* EXERCISES:
1. From the forum post below on stratified splitting, transcribe the passage starting at "from sklearn.model_selection import" and ending at "a balanced way.".
2. In the forum post below on stratified splitting, what class holds all of the poster's data?
3. List every keyword argument, with its value, that the forum post below on stratified splitting passes to train_test_split.
*** Opening of READING PASSAGE ***
How to do a stratified split

Hello.

Sorry for my english, i am still learning and thanks you for help.

I have all my datas inside a torchvision.datasets.ImageFolder. The idea is split the data with stratified method. For that propoose, i am using torch.utils.data.SubsetRandomSampler of this way:

dataset = torchvision.datasets.ImageFolder(train_dir, transform=train_transform)
targets = dataset.targets

Targets is a array of 0s and 1s (2-class classification) something like this:
[0, 0, 1, 1, 0, 1,…]

from sklearn.model_selection import train_test_split

train_idx, valid_idx= train_test_split(
np.arange(len(targets)),
test_size=0.2,
shuffle=True,
stratify=targets)

I got stratified indices for train(80%) and valid(20%) something like this:

train_idx = [12, 54, 23, 123, 80…]
valid_idx = [77, 09, 67, 122, 665…]

This indices indicates the position of my 0s and 1s in way that this are splitted in a balanced way.
Then is when i try to split my real data generating my train/valid loader like this:

train_sampler = torch.utils.data.SubsetRandomSampler(train_idx)
*** Close of READING PASSAGE ***
*** Opening of PROVIDED MATERIAL ***
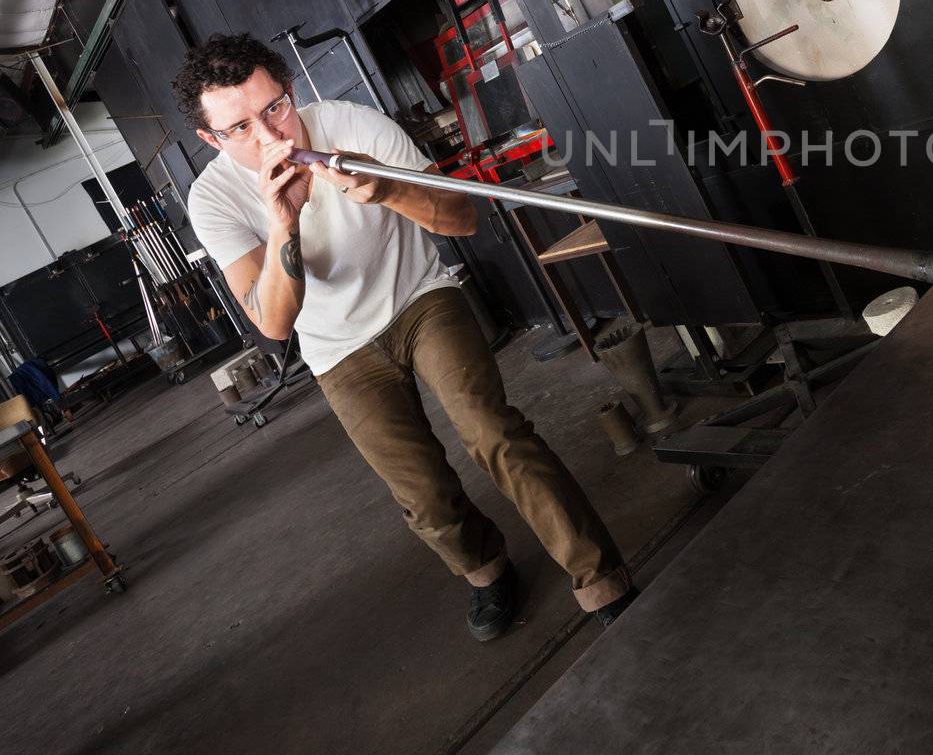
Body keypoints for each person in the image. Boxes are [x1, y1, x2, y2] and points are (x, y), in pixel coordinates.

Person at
*** Close of PROVIDED MATERIAL ***
* OUTPUTS FOR THE TASKS:
1.
from sklearn.model_selection import train_test_split

train_idx, valid_idx= train_test_split(
np.arange(len(targets)),
test_size=0.2,
shuffle=True,
stratify=targets)

I got stratified indices for train(80%) and valid(20%) something like this:

train_idx = [12, 54, 23, 123, 80…]
valid_idx = [77, 09, 67, 122, 665…]

This indices indicates the position of my 0s and 1s in way that this are splitted in a balanced way.

2. torchvision.datasets.ImageFolder

3.
test_size=0.2
shuffle=True
stratify=targets